*WHAT YOU ARE ASKED TO DO*. Repeat every entry word for word; omit all pictures.

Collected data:
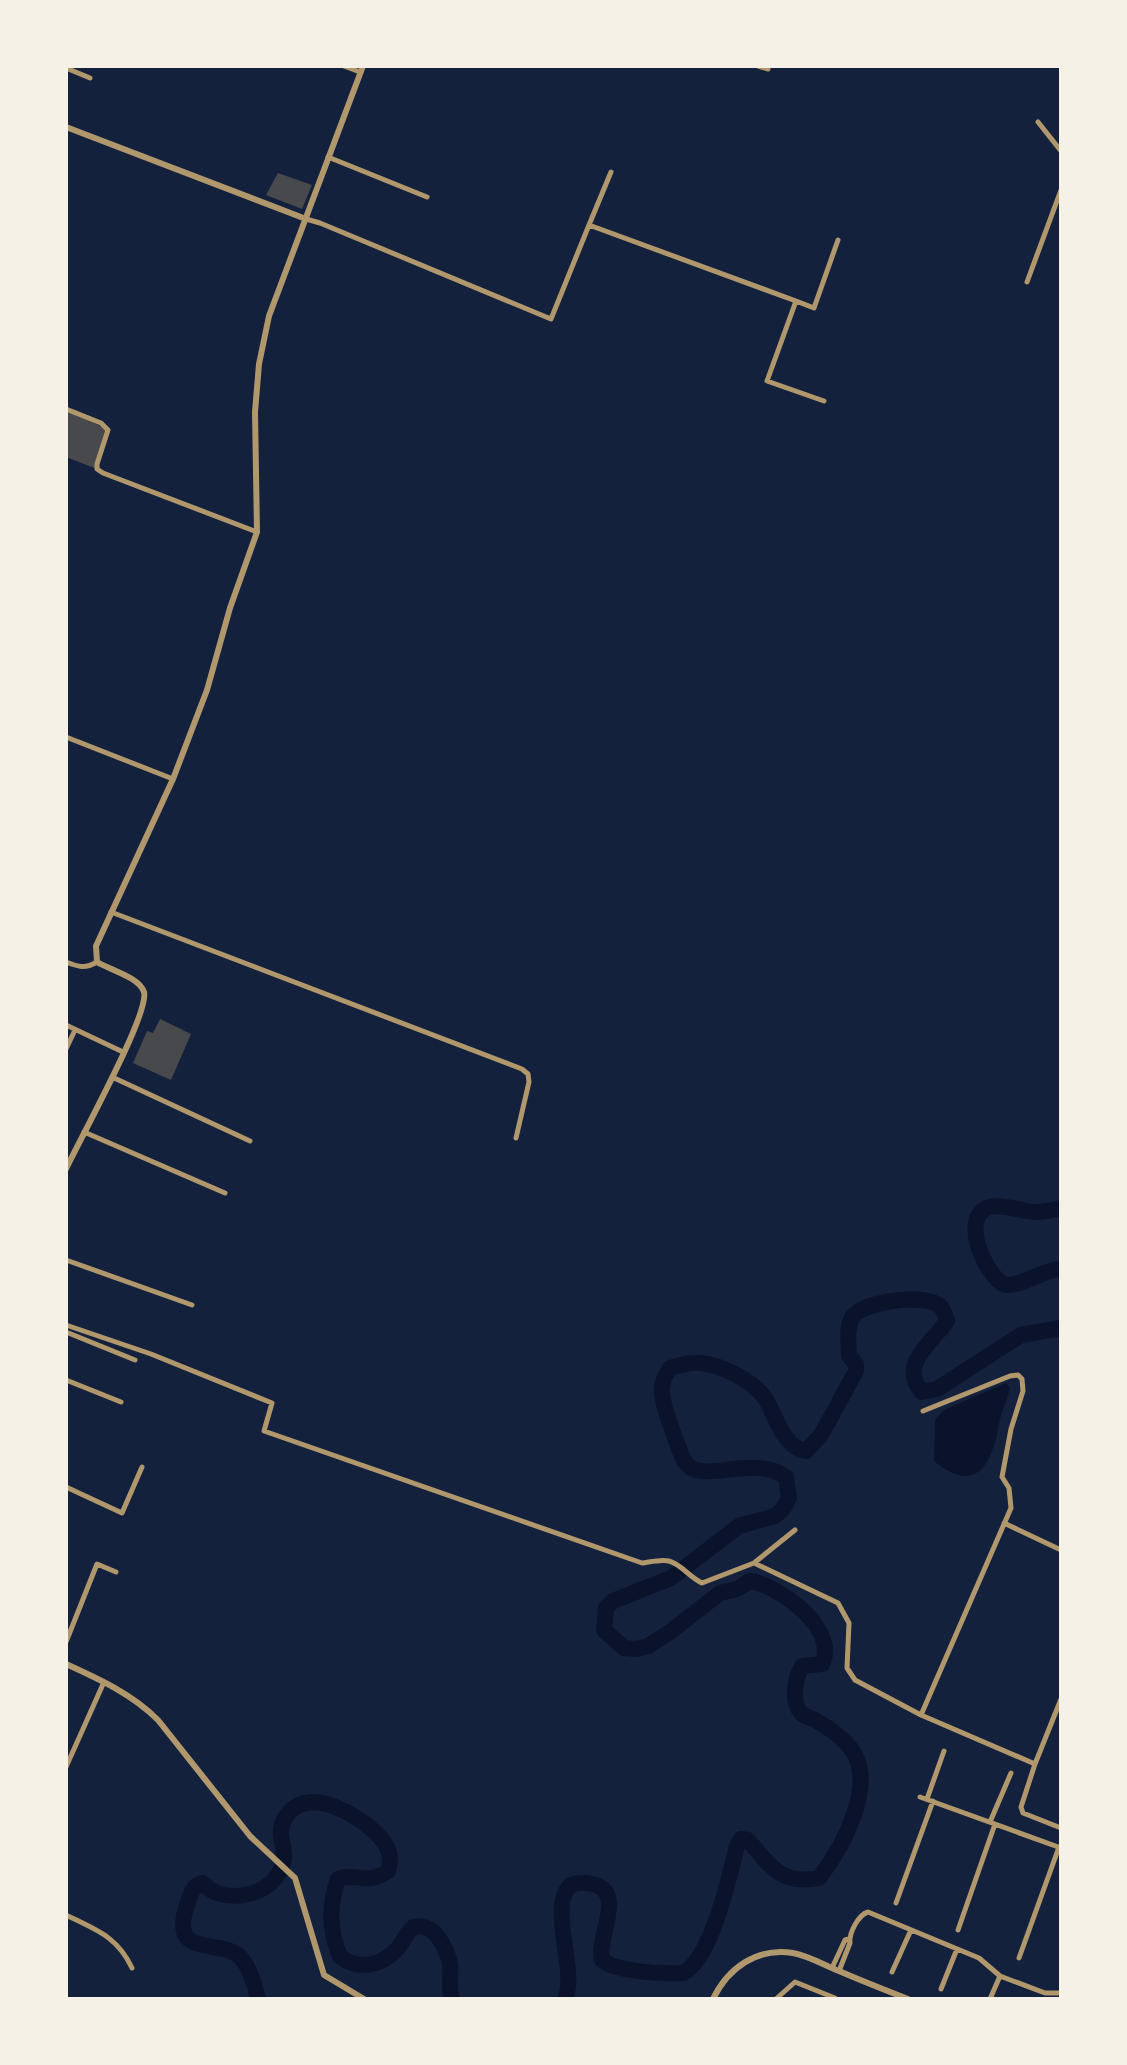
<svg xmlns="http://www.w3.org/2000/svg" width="1127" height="2065" font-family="Ubuntu,sans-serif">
  <rect width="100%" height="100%" fill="#14213d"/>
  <path fill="#0b132b" d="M1006 1383 1010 1387C1008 1400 1001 1412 999 1424 992 1466 975 1495 934 1461L935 1419 944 1410Z"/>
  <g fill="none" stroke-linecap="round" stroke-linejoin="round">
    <path stroke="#0b132b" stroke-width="16" d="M1061 1208C1053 1210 1044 1212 1036 1212 1021 1212 1000 1202 987 1208 958 1221 991 1285 1007 1285 1025 1285 1041 1270 1061 1269
      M258 1999C255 1986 250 1968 241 1958 222 1936 166 1962 188 1902 191 1893 192 1887 202 1883 208 1887 211 1891 217 1893 244 1902 280 1889 284 1858 285 1846 277 1834 283 1822 302 1781 355 1813 376 1833 388 1845 393 1855 388 1871 366 1886 356 1872 338 1879 329 1904 329 1931 340 1956 358 1972 383 1965 398 1948 404 1941 406 1933 413 1927 433 1922 443 1942 449 1959 453 1971 447 1985 452 1999
      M565 1999C578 1970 547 1905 571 1885 579 1882 588 1882 596 1885 625 1895 596 1938 602 1960 617 1972 663 1974 683 1973 712 1958 729 1877 737 1846L741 1839 748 1840C771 1867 781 1885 819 1878 843 1847 881 1779 847 1744 839 1735 827 1727 817 1721 812 1718 805 1717 801 1713 791 1701 795 1678 802 1666L822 1664C839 1629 780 1586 750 1581L737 1589 720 1593 670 1632 648 1646 636 1649 624 1648 604 1630 606 1608 613 1601 671 1578 739 1526 775 1516 783 1509 789 1498 786 1477C753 1453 700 1486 685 1462 681 1455 670 1424 667 1415 661 1395 658 1385 670 1368 680 1365 690 1362 701 1363 722 1365 753 1381 765 1398 776 1415 783 1448 806 1451L821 1435 856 1371V1364L849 1356C849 1345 845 1323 855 1314 870 1301 922 1294 939 1305 944 1309 945 1315 947 1321 931 1344 898 1365 922 1392L937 1389 1021 1335 1061 1328"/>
  </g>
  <path fill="#48494c" d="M278 173 312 185 302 209 266 195Z
    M66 409 108 430 97 469 66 457Z
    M160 1019 191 1034 171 1080 133 1063 147 1031 153 1033Z"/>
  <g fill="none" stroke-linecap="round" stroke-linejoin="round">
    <path stroke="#b1986c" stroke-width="5" d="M344 66 360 72
      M758 66 768 69
      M66 68 90 78
      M1038 122 1061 151
      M328 157 427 197
      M306 219 320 223 551 319 589 225 796 301 767 381 824 401
      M589 225 611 172
      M1027 282 1061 190
      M796 301 814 308 838 240
      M66 409 101 423 108 430 97 464V469L103 473 257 532
      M66 737 173 779
      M111 912 522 1069 528 1074 529 1082 516 1138
      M66 962C79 967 85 969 97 962
      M66 1025 123 1052
      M66 1049 75 1030
      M112 1077 250 1141
      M84 1132 225 1193
      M66 1260 192 1305
      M66 1325 151 1354 272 1403 264 1431 642 1563C650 1562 661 1559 669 1561 681 1564 689 1577 702 1583L754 1563 838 1603 849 1623 847 1668 855 1680 921 1715 1035 1764 1021 1807 1023 1813 1061 1828
      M66 1332 135 1360
      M66 1380 121 1402
      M66 1487 122 1513 142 1467
      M1004 1523 1061 1550
      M754 1563 795 1530
      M66 1642 97 1564 116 1572
      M921 1715 1011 1508 1009 1488 1002 1477 1011 1429 1023 1391 1022 1379 1018 1375 1010 1376 923 1411
      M1035 1764 1061 1699
      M66 1767 104 1682
      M920 1797 1061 1848
      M927 1799 944 1751
      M990 1822 1011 1773
      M896 1903 933 1801
      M66 1915C96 1930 117 1936 132 1968
      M958 1930 995 1824
      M1019 1958 1059 1847
      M832 1968 845 1940 849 1939
      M839 1971 850 1943C849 1933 858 1915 868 1912L979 1958 1000 1976 1045 1993H1061
      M892 1972 911 1930
      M941 1989 957 1949
      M776 1999 795 1982 835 1998
      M990 1999 1000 1976"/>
    <path stroke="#b1986c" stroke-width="6" d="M66 127 306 219
      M66 1169C79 1141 150 1013 144 992 139 977 110 970 97 962L96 946 173 779 207 690 230 608 257 532 255 412 259 364 269 316 363 66
      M66 1664C99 1679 132 1694 158 1720L250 1836 295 1878 324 1975 364 1999
      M713 1999C728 1968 757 1947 793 1953 809 1956 824 1965 839 1971 862 1981 885 1990 908 1999"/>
  </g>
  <rect width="1127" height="2065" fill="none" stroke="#f6f1e7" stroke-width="136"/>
</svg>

*YOUR RESPONSE*.
<svg xmlns="http://www.w3.org/2000/svg" width="1127" height="2065" font-family="Ubuntu,sans-serif">
  <rect width="100%" height="100%" fill="#14213d"/>
  <path fill="#0b132b" d="M1006 1383 1010 1387C1008 1400 1001 1412 999 1424 992 1466 975 1495 934 1461L935 1419 944 1410Z"/>
  <g fill="none" stroke-linecap="round" stroke-linejoin="round">
    <path stroke="#0b132b" stroke-width="16" d="M1061 1208C1053 1210 1044 1212 1036 1212 1021 1212 1000 1202 987 1208 958 1221 991 1285 1007 1285 1025 1285 1041 1270 1061 1269
      M258 1999C255 1986 250 1968 241 1958 222 1936 166 1962 188 1902 191 1893 192 1887 202 1883 208 1887 211 1891 217 1893 244 1902 280 1889 284 1858 285 1846 277 1834 283 1822 302 1781 355 1813 376 1833 388 1845 393 1855 388 1871 366 1886 356 1872 338 1879 329 1904 329 1931 340 1956 358 1972 383 1965 398 1948 404 1941 406 1933 413 1927 433 1922 443 1942 449 1959 453 1971 447 1985 452 1999
      M565 1999C578 1970 547 1905 571 1885 579 1882 588 1882 596 1885 625 1895 596 1938 602 1960 617 1972 663 1974 683 1973 712 1958 729 1877 737 1846L741 1839 748 1840C771 1867 781 1885 819 1878 843 1847 881 1779 847 1744 839 1735 827 1727 817 1721 812 1718 805 1717 801 1713 791 1701 795 1678 802 1666L822 1664C839 1629 780 1586 750 1581L737 1589 720 1593 670 1632 648 1646 636 1649 624 1648 604 1630 606 1608 613 1601 671 1578 739 1526 775 1516 783 1509 789 1498 786 1477C753 1453 700 1486 685 1462 681 1455 670 1424 667 1415 661 1395 658 1385 670 1368 680 1365 690 1362 701 1363 722 1365 753 1381 765 1398 776 1415 783 1448 806 1451L821 1435 856 1371V1364L849 1356C849 1345 845 1323 855 1314 870 1301 922 1294 939 1305 944 1309 945 1315 947 1321 931 1344 898 1365 922 1392L937 1389 1021 1335 1061 1328"/>
  </g>
  <path fill="#48494c" d="M278 173 312 185 302 209 266 195Z
    M66 409 108 430 97 469 66 457Z
    M160 1019 191 1034 171 1080 133 1063 147 1031 153 1033Z"/>
  <g fill="none" stroke-linecap="round" stroke-linejoin="round">
    <path stroke="#b1986c" stroke-width="5" d="M344 66 360 72
      M758 66 768 69
      M66 68 90 78
      M1038 122 1061 151
      M328 157 427 197
      M306 219 320 223 551 319 589 225 796 301 767 381 824 401
      M589 225 611 172
      M1027 282 1061 190
      M796 301 814 308 838 240
      M66 409 101 423 108 430 97 464V469L103 473 257 532
      M66 737 173 779
      M111 912 522 1069 528 1074 529 1082 516 1138
      M66 962C79 967 85 969 97 962
      M66 1025 123 1052
      M66 1049 75 1030
      M112 1077 250 1141
      M84 1132 225 1193
      M66 1260 192 1305
      M66 1325 151 1354 272 1403 264 1431 642 1563C650 1562 661 1559 669 1561 681 1564 689 1577 702 1583L754 1563 838 1603 849 1623 847 1668 855 1680 921 1715 1035 1764 1021 1807 1023 1813 1061 1828
      M66 1332 135 1360
      M66 1380 121 1402
      M66 1487 122 1513 142 1467
      M1004 1523 1061 1550
      M754 1563 795 1530
      M66 1642 97 1564 116 1572
      M921 1715 1011 1508 1009 1488 1002 1477 1011 1429 1023 1391 1022 1379 1018 1375 1010 1376 923 1411
      M1035 1764 1061 1699
      M66 1767 104 1682
      M920 1797 1061 1848
      M927 1799 944 1751
      M990 1822 1011 1773
      M896 1903 933 1801
      M66 1915C96 1930 117 1936 132 1968
      M958 1930 995 1824
      M1019 1958 1059 1847
      M832 1968 845 1940 849 1939
      M839 1971 850 1943C849 1933 858 1915 868 1912L979 1958 1000 1976 1045 1993H1061
      M892 1972 911 1930
      M941 1989 957 1949
      M776 1999 795 1982 835 1998
      M990 1999 1000 1976"/>
    <path stroke="#b1986c" stroke-width="6" d="M66 127 306 219
      M66 1169C79 1141 150 1013 144 992 139 977 110 970 97 962L96 946 173 779 207 690 230 608 257 532 255 412 259 364 269 316 363 66
      M66 1664C99 1679 132 1694 158 1720L250 1836 295 1878 324 1975 364 1999
      M713 1999C728 1968 757 1947 793 1953 809 1956 824 1965 839 1971 862 1981 885 1990 908 1999"/>
  </g>
  <rect width="1127" height="2065" fill="none" stroke="#f6f1e7" stroke-width="136"/>
</svg>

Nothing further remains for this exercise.